Mit Gemeindewappen und Dienstsiegel

Anonym verteilt: Flugblätter zu Kanalkosten verunsichern in Helsa

Gemeindewappen: Ausriss aus dem Flugblatt, das in Helsa verteilt wurde. Foto: HNA

Helsa. Flugblätter in Helsas Briefkästen sorgen für Verunsicherung. Eine „Interessengemeinschaft Abwasserbeitrag" hatte eine Montage auf Grundlage eines offiziellen Abgabenbescheids der Gemeinde verteilt.

Darin wird ein Helsaer Bürger - Name und Adresse sind unkenntlich gemacht - aufgefordert, innerhalb von vier Wochen für sein 1923 Quadratmeter großes Grundstück 8459 Euro als Kanalbeitrag zu bezahlen. „Das kann schon bald Ihr Beitragsbescheid sein!“, ist auf dem Flugblatt in roter Schrift zu lesen.

„Mit Bescheiden in Größenordnungen von mehreren tausend Euro schockiert die Gemeinde Helsa ihre Bürger. Voraussichtlich bis 2018 sollen alle Grundstückseigentümer der Ortsteile Helsa, Eschenstruth, St. Ottilien, Waldhof und Wickenrode Abwasserbeitragsbescheide erhalten“, heißt es in dem Flugblatt, das am Wochenende verteilt wurde, weiter.

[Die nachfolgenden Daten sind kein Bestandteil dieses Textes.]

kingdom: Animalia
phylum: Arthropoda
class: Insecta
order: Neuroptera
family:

Laut einem Sprecher der Interessengemeinschaft, der sich gegenüber der HNA äußerte, aber anonym bleiben möchte, besteht die Interessengemeinschaft aus rund 20 Personen in Wickenrode, die im Februar 2014 hohe Kostenbescheide erhalten haben. Alle hätten Widerspruch eingelegt, hieß es. Vor dem Anhörungsausschuss des Landkreises habe man sich nicht einigen können. Die Interessengemeinschaft hatte eine Einigung auf eine Musterklage angestrebt, dies lehnte die Gemeinde ab. Nun wollen die Betroffenen aus Egerlandstraße, Rosenstraße und Bürgermeister-Brandt-Straße klagen. Sie stehen auf dem Standpunkt, dass die Kostenbescheide aus dem Jahr 2014 für ein Kanalbauprogramm, das 1984 gestartet wurde, viel zu spät kommen und damit verjährt sind.

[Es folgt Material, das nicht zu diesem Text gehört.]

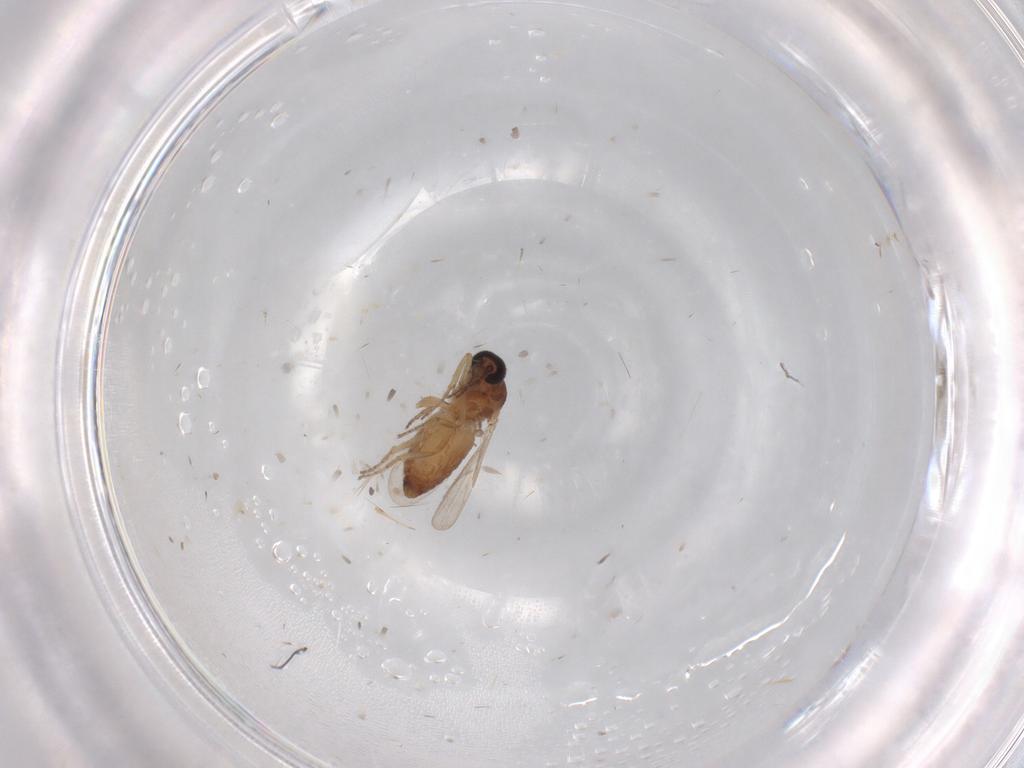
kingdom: Animalia
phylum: Arthropoda
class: Insecta
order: Diptera
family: Ceratopogonidae
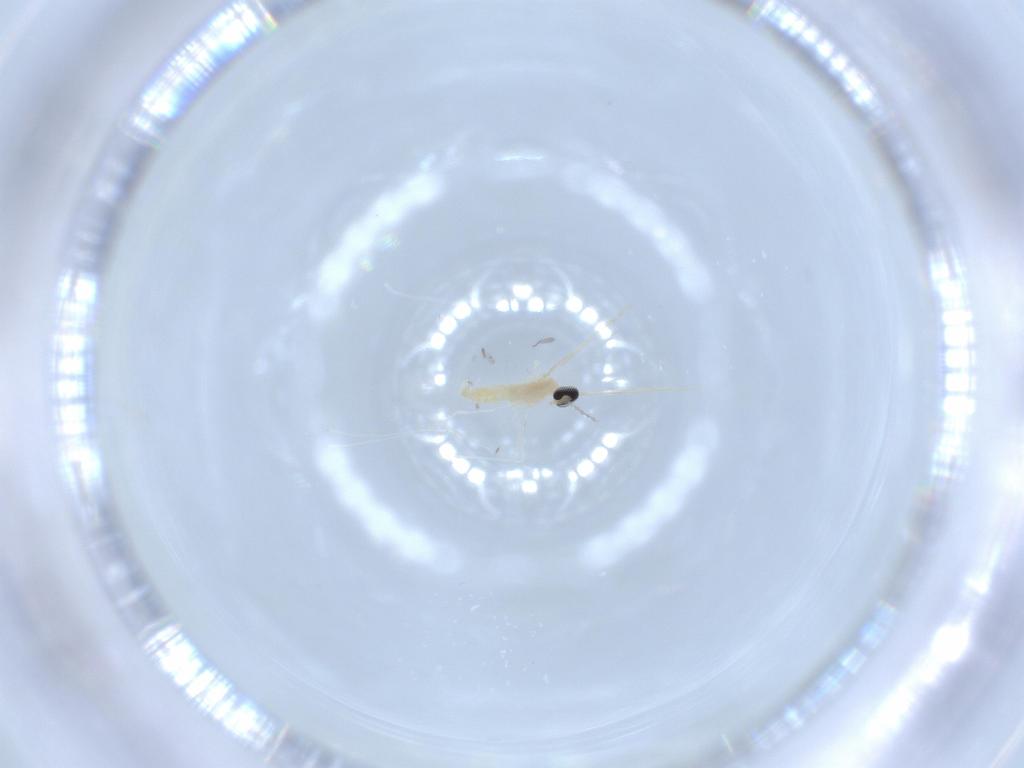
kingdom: Animalia
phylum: Arthropoda
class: Insecta
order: Diptera
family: Cecidomyiidae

Bürgermeister Tilo Küthe (SPD) weist diese Darstellung entschieden zurück. Die Betroffenen hätten Bescheide für Kanalarbeiten in ihrer Straße erhalten, die kurz zuvor erledigt wurden. „Die Gemeinde Helsa sieht einer Überprüfung durch das Gericht sehr zuversichtlich entgegen“, sagte Küthe. „Wir sind überzeugt, dass die Kalkulation, die durch ein renommiertes Fachbüro erfolgte, richtig ist und die Bescheide Bestand haben.“

Ärgerlich sei jedoch die Verwendung des offiziellen Bescheids mit Gemeindewappen und Dienstsiegel, viele Bürger hatten das Flugblatt für eine Information der Gemeinde gehalten. Man lasse nun prüfen, ob dies rechtliche Konsequenzen für die Urheber haben müsse.

Nach Aussage von Bürgermeister Küthe werde das Bauprogramm nicht 2018, aber in einigen Jahren abgeschlossen. Dann würden alle angeschlossenen und anschließbaren Grundstücke veranlagt. Doppelt bezahlen, das gebe es dabei aber nicht: „Es wird alles rausgerechnet, was bereits bezahlt wurde“, so der Verwaltungschef.